Tasks and exercises
A: In the Elasticsearch aggregation question, what total number of hits does the search report?
B: Carry the Elasticsearch aggregation question on from the point where its text stops.

Text
## Start

A
A
Andrey2018-12-20 03:58:31
PHP
Andrey, 2018-12-20 03:58:31

Why does Elasticsearch aggregation return strange results?

There is this code:

<?php
use Elasticsearch\ClientBuilder;

require_once $_SERVER["DOCUMENT_ROOT"] . '/inc/connect.php';
require 'vendor/autoload.php';

$client = ClientBuilder::create()->build();

$brands = ['Tommy Hilfiger', 'Tommy Jeans', 'Tommy Hilfiger', 'Tommy Jeans'];
foreach ($brands as $id => $brand) {
  $params = [
    'index' => 'my_index',
    'type' => 'my_type',
    'id' => $id,
    'body' => [
      'brand'	=> $brand
    ]
  ];

  $response = $client->index($params);
}

$params = [
    'index' => 'my_index',
    'type' => 'my_type',
    'body' => [
        'query' => [
            'bool' => [
                'must' => [
                    [ 'match' => [ 'brand' => 'tommy' ] ]
                ]
            ]
        ],
        'aggs' => [
            'brand' => [
                'terms'	=> [
                    'field' => 'brand',
                ]
            ]
        ]
    ]
];
echo '<pre>';
$response = $client->search($params);
print_r($response);

It returns the following result
Array
(
    [took] => 7
    [timed_out] => 
    [_shards] => Array
        (
            [total] => 5
            [successful] => 5
            [failed] => 0
        )

    [hits] => Array
        (
            [total] => 4
            [max_score] => 0.19178301
            [hits] => Array
                (
                    [0] => Array
                        (
                            [_index] => my_index
                            [_type] => my_type
                            [_id] => 0
                            [_score] => 0.19178301
                            [_source] => Array
                                (
                                    [id] => 0
                                    [brand] => Tommy Hilfiger
                                )

                        )

                    [1] => Array
                        (
                            [_index] => my_index
                            [_type] => my_type
                            [_id] => 2
                            [_score] => 0.19178301
                            [_source] => Array
                                (
                                    [id] => 2
                                    [brand] => Tommy Hilfiger
                                )

                        )

                    [2] => Array
                        (
                            [_index] => my_index
                            [_type] => my_type
                            [_id] => 1
                            [_score] => 0.19178301
                            [_source] => Array
                                (
                                    [id] => 1
                                    [brand] => Tommy Jeans
                                )

## End

Provided material
## Start

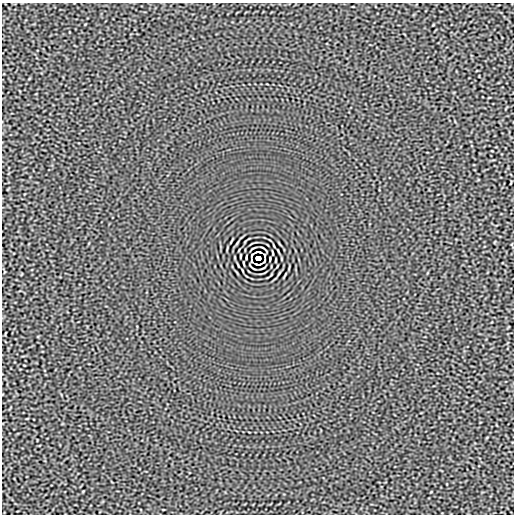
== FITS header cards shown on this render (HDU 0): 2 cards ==
NAXIS1  =                  512
NAXIS2  =                  512

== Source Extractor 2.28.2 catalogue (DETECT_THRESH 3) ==
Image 512 x 512 px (HDU 0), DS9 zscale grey, 1 PNG px = 1 image px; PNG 516 x 516 px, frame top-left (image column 1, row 512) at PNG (2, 3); no overlay
Background -2.83e-05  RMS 0.0015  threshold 0.00465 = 3 sigma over >= 5 px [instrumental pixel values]
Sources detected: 9; all 9 listed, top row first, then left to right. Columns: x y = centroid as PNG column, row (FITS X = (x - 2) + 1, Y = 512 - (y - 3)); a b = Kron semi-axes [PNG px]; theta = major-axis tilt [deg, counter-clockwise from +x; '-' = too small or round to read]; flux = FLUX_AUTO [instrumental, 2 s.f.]
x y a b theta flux
258 252 6 2 0 0.15
252 255 5 2 - 0.032
240 256 3 2 - 0.064
258 258 5 4 - 4
276 260 3 2 - 0.064
251 261 3 2 - 0.082
264 261 5 2 - 0.032
244 263 4 2 - 0.087
258 264 6 2 0 0.15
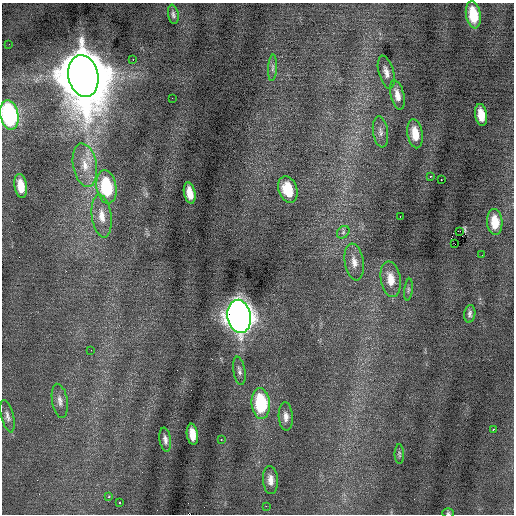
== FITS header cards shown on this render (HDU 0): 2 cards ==
NAXIS1  =                  512 / Axis length
NAXIS2  =                  512 / Axis length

## End

Expected responses
A: 4

B:
                        )

                    [3] => Array
                        (
                            [_index] => my_index
                            [_type] => my_type
                            [_id] => 3
                            [_score] => 0.19178301
                            [_source] => Array
                                (
                                    [id] => 3
                                    [brand] => Tommy Jeans
                                )

                        )

                )

        )

    [aggregations] => Array
        (
            [brand] => Array
                (
                    [doc_count_error_upper_bound] => 0
                    [sum_other_doc_count] => 0
                    [buckets] => Array
                        (
                            [0] => Array
                                (
                                    [key] => tommy
                                    [doc_count] => 4
                                )

                            [1] => Array
                                (
                                    [key] => hilfiger
                                    [doc_count] => 2
                                )

                            [2] => Array
                                (
                                    [key] => jeans
                                    [doc_count] => 2
                                )

                        )

                )

        )

)

I can't figure out why it returns in [buckets] tommy - 4, hilfiger - 2 and jeans - 2, although in theory it should give me tommy hilfiger - 2 and tommy jeans - 2

Answer the question

In order to leave comments, you need to log in

3 answer(s)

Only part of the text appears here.